Peroxisome proliferator-activated receptor gamma and retinoid X receptor transcription factors are released from activated human platelets and shed in microparticles

• Published in: Thrombosis and haemostasis Vol. 99; no. 1; p. 86
• Main Authors: Ray, Denise M, Spinelli, Sherry L, Pollock, Stephen J, Murant, Thomas I, O'Brien, Jamie J, Blumberg, Neil, Francis, Charles W, Taubman, Mark B, Phipps, Richard P
• Format: Journal Article
• Language: English
• Published: Germany 01.01.2008
• Subjects: Adult; Blood Platelets - drug effects; Blood Platelets - metabolism; Bridged Bicyclo Compounds, Heterocyclic - pharmacology; Cell Line, Tumor; Collagen - metabolism; Dimerization; DNA - metabolism; Female; Humans; Male; Megakaryocytes - metabolism; Middle Aged; Monocytes - metabolism; Peptide Fragments - metabolism; Platelet Activation; PPAR gamma - agonists; PPAR gamma - metabolism; Protein Binding; Protein Isoforms - metabolism; Retinoid X Receptor alpha - metabolism; Retinoid X Receptor beta - metabolism; Retinoid X Receptors - genetics; Retinoid X Receptors - metabolism; RNA, Messenger - metabolism; Thiazolidinediones - pharmacology; Thiazolidines - pharmacology; Thrombin - metabolism; Time Factors; Transport Vesicles - metabolism
• ISSN: 0340-6245
• DOI: 10.1160/TH07-05-0328

Peroxisome proliferator-activated receptor gamma (PPARgamma) and its ligands are important regulators of lipid metabolism, inflammation, and diabetes.
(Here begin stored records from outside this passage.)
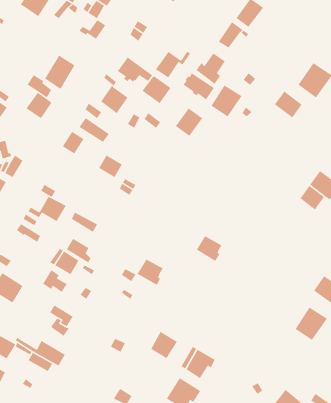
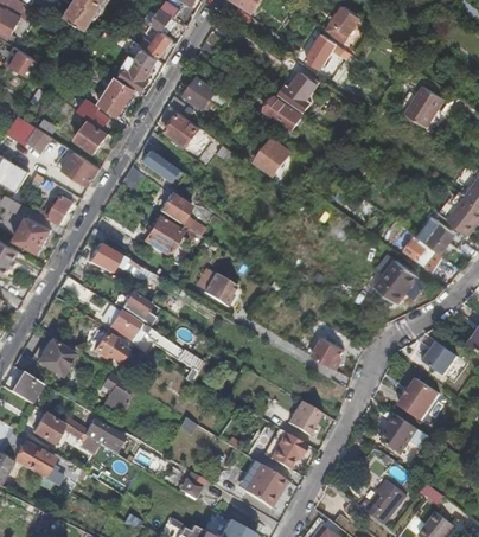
building: none -> [117,47,157,90]
building: [155,51,191,79] -> none
building: [142,75,172,104] -> none
building: [211,85,242,117] -> none
building: [274,90,303,119] -> none
building: none -> [62,151,100,186]
building: none -> [146,218,185,256]
building: none -> [379,260,420,300]
building: [196,235,222,262] -> [311,337,343,369]
building: [136,258,164,286] -> [206,275,240,308]
building: [150,331,178,359] -> [288,399,321,434]
building: none -> [378,415,416,454]

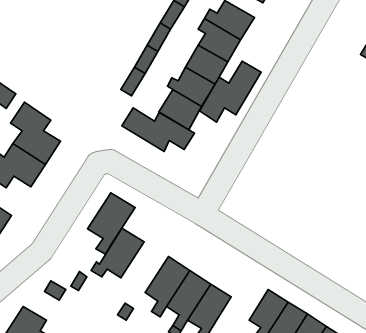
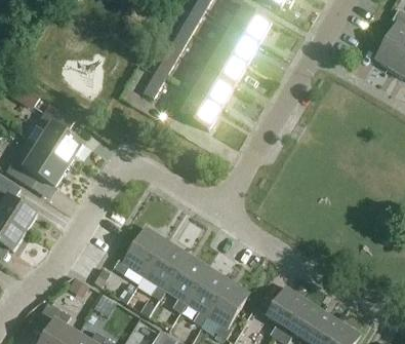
building: [200,61,261,122] -> none
building: [122,108,194,152] -> none
building: [87,193,135,254] -> [143,240,189,300]

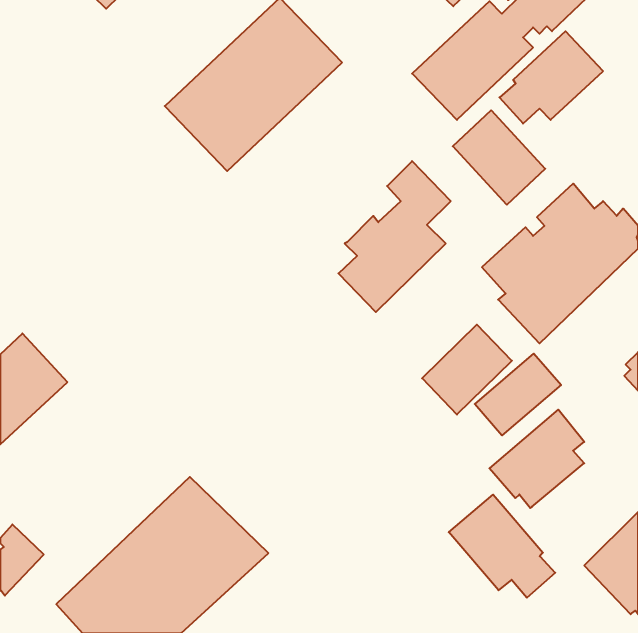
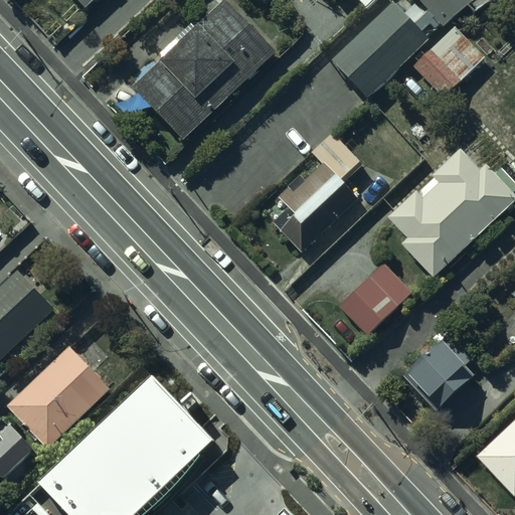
building: [453,110,545,205] -> none
building: [475,354,561,435] -> none
building: none -> [7,346,110,448]
building: [449,495,555,598] -> none

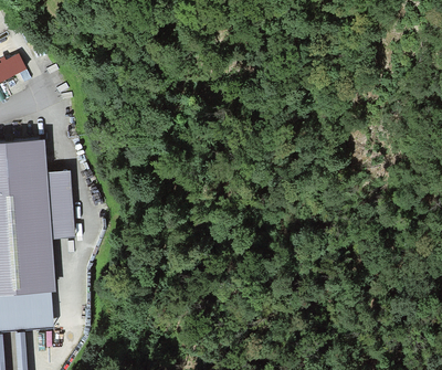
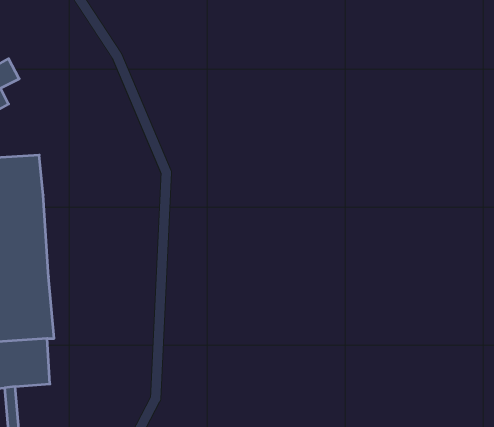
building: [46,169,74,237] -> none

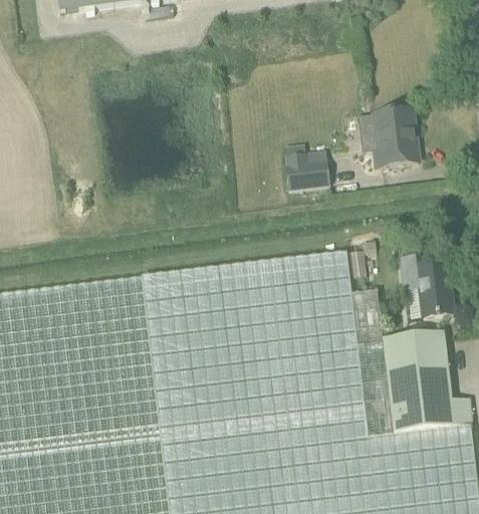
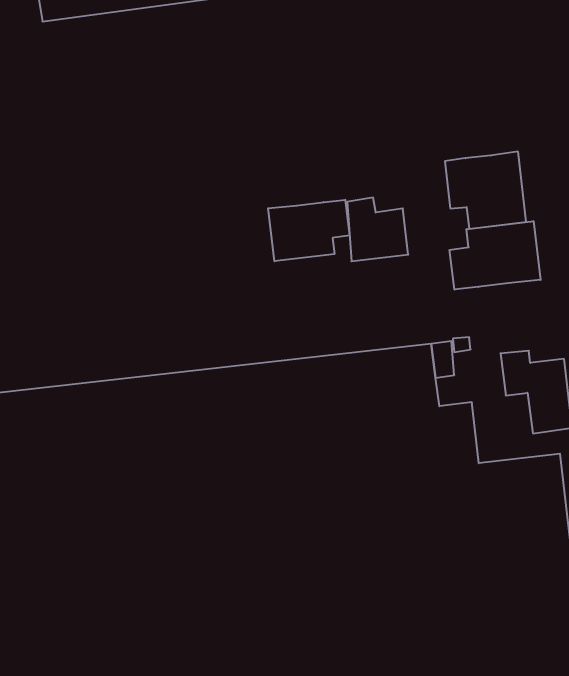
building: none -> [268,200,350,261]
building: none -> [450,221,541,290]

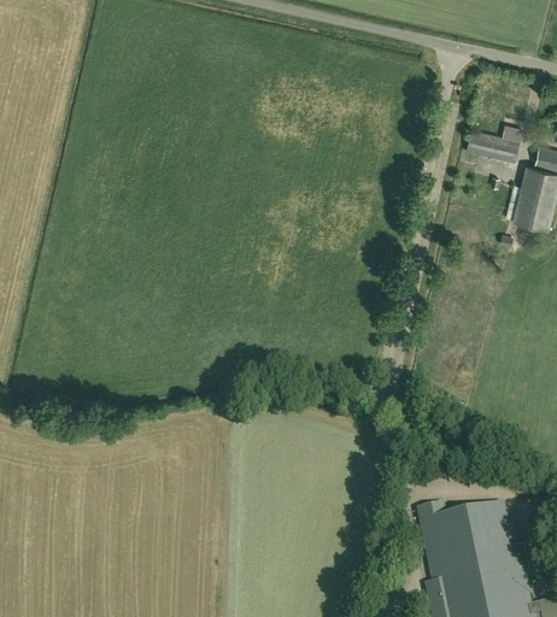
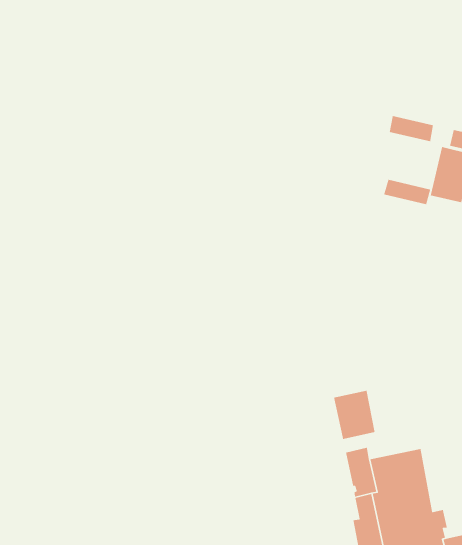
building: none -> [383,179,431,205]
building: none -> [333,390,376,440]

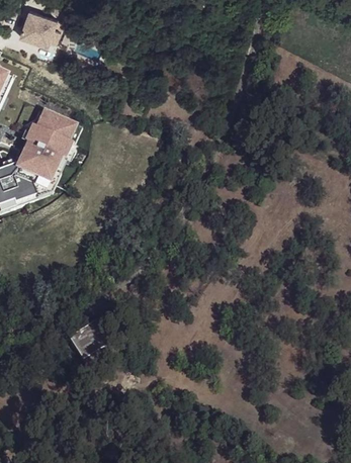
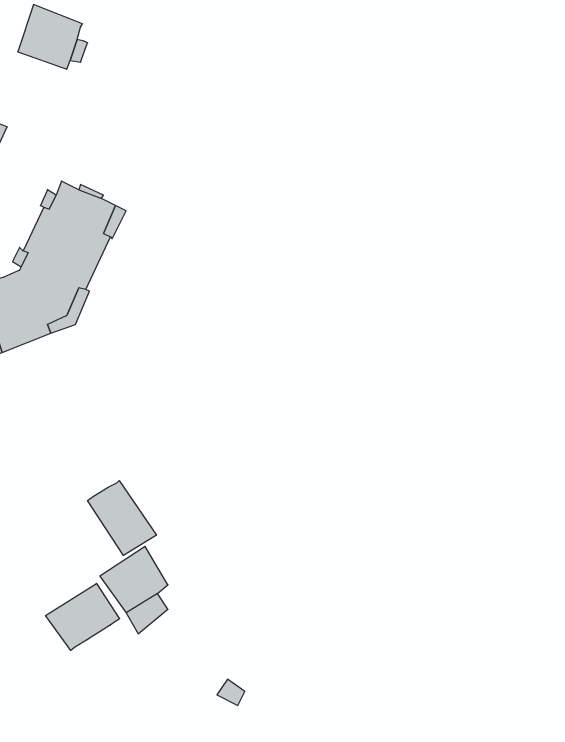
building: none -> [88,481,156,555]
building: none -> [46,583,120,650]

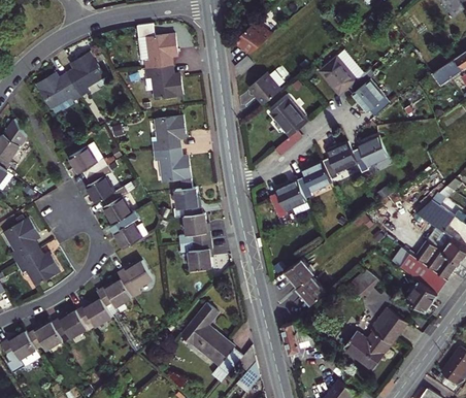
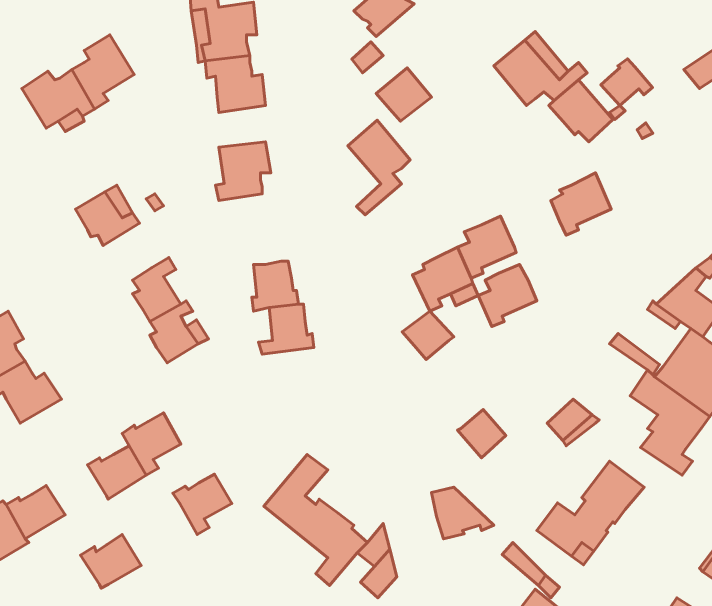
building: none -> [601,59,652,106]
building: [269,98,306,155] -> [348,120,410,215]
building: [322,142,357,179] -> [478,264,537,327]
building: [154,147,191,190] -> none
building: [85,165,113,203] -> none
building: [179,239,211,270] -> none
building: [284,259,314,288] -> [402,311,454,359]
building: [116,261,152,297] -> [173,474,232,534]
building: [51,309,87,341] -> [81,535,141,588]

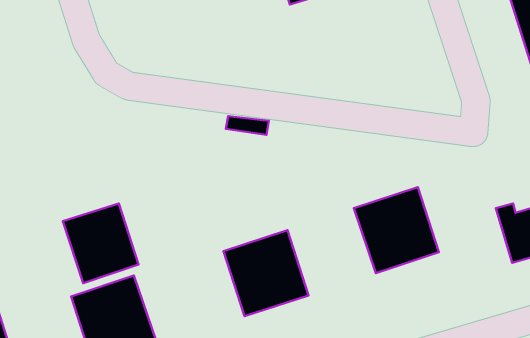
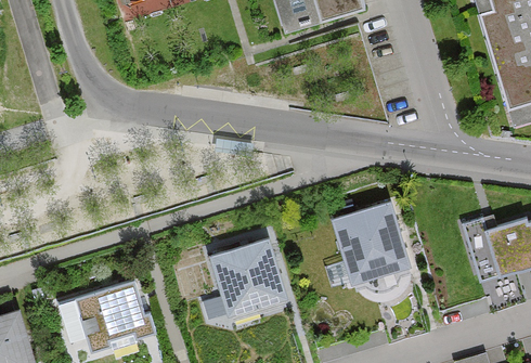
building: [63,203,139,283] -> none

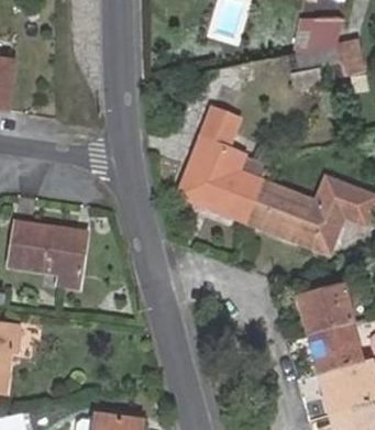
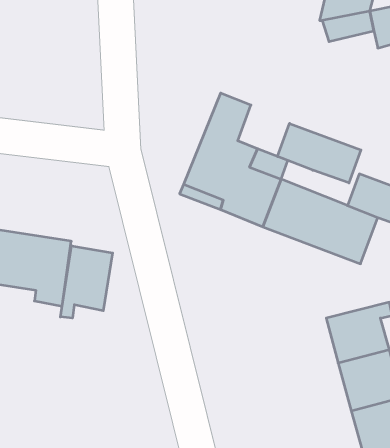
building: none -> [278,123,361,183]
building: none -> [60,246,113,318]

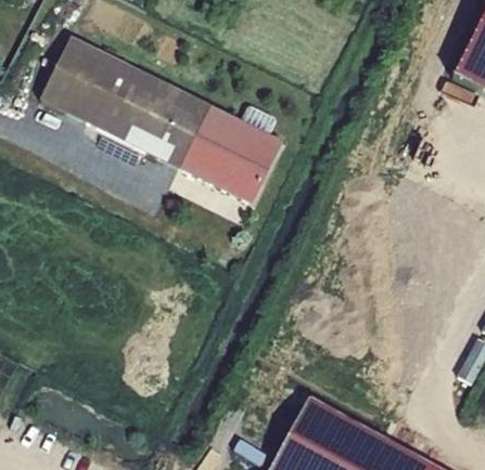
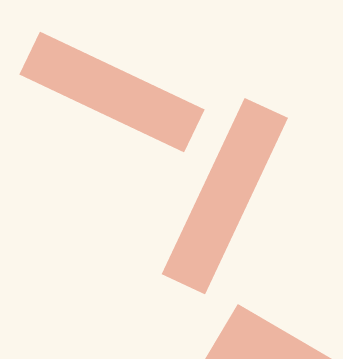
building: none -> [160,97,289,295]

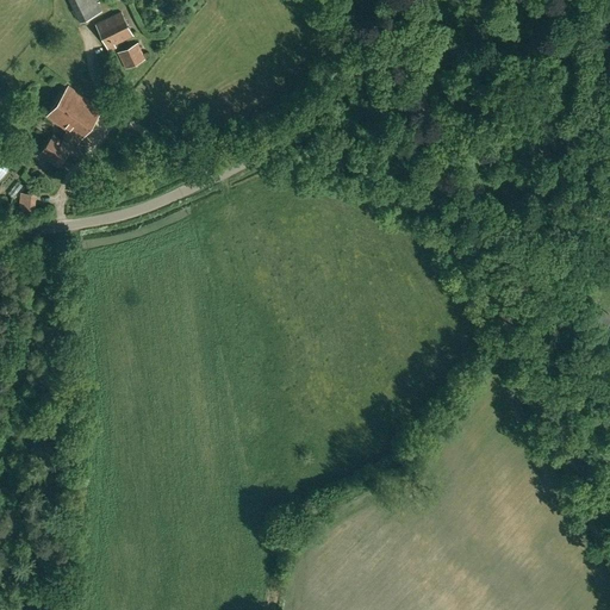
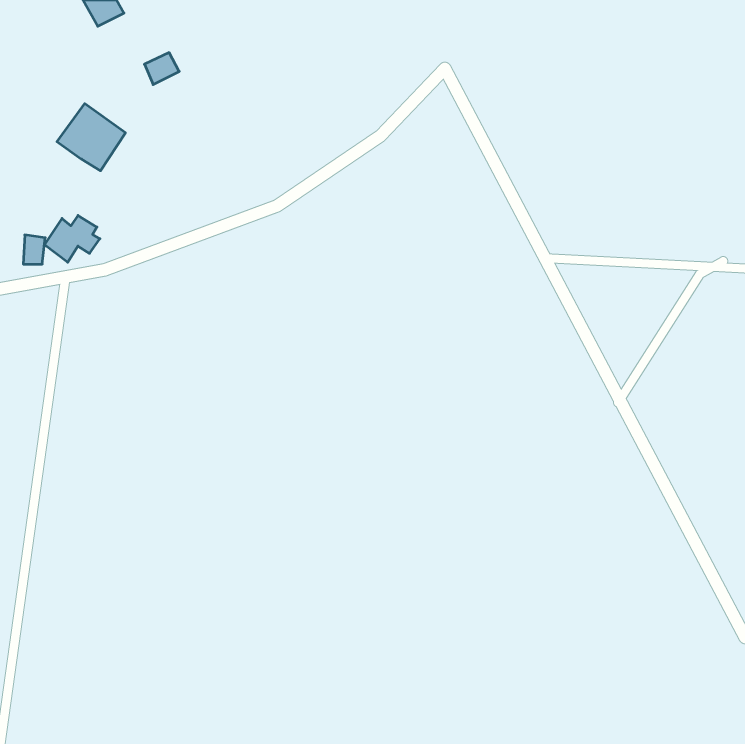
building: [95,12,135,52] -> none
building: [39,131,85,169] -> [44,215,100,262]

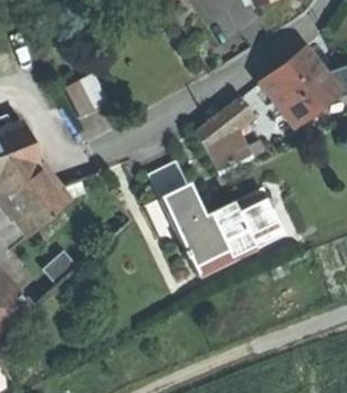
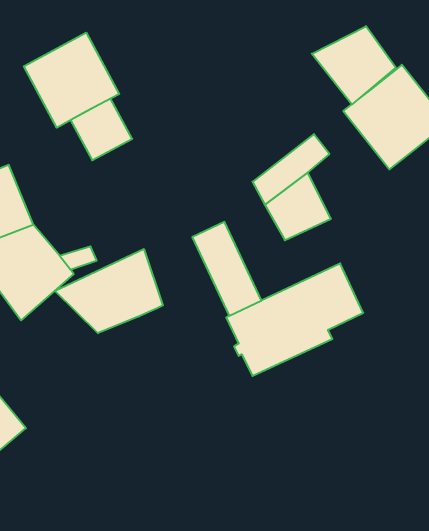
building: none -> [312,26,396,104]
building: none -> [24,33,119,128]
building: none -> [55,249,163,333]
We previously demonstrated that anucleate human platelets express the transcription factor PPARgamma and that PPARgamma ligands blunt platelet activation. To further understand the nature of PPARgamma in platelets, we determined the platelet PPARgamma isoform(s) and investigated the fate of PPARgamma following platelet activation. Our studies demonstrated that human platelets contain only the PPARgamma1 isoform and after activation with thrombin, TRAP, ADP or collagen PPARgamma is released from internal stores. PPARgamma release was blocked by a cytoskeleton inhibitor, Latrunculin A. Platelet-released PPARgamma was complexed with the retinoid X receptor (RXR) and retained its ability to bind DNA. Interestingly, the released PPARgamma and RXR were microparticle associated and the released PPARgamma/RXR complex retained DNA-binding ability. Additionally, a monocytic cell line, THP-1, is capable of internalizing PMPs. Further investigation following treatment of these cells with the PPARgamma agonist, rosiglitazone and PMPs revealed a possible transcellular mechanism to attenuate THP-1 activation. These new findings are the first to demonstrate transcription factor release from platelets, revealing the complex spectrum of proteins expressed and expelled from platelets, and suggests that platelet PPARgamma has an undiscovered role in human biology.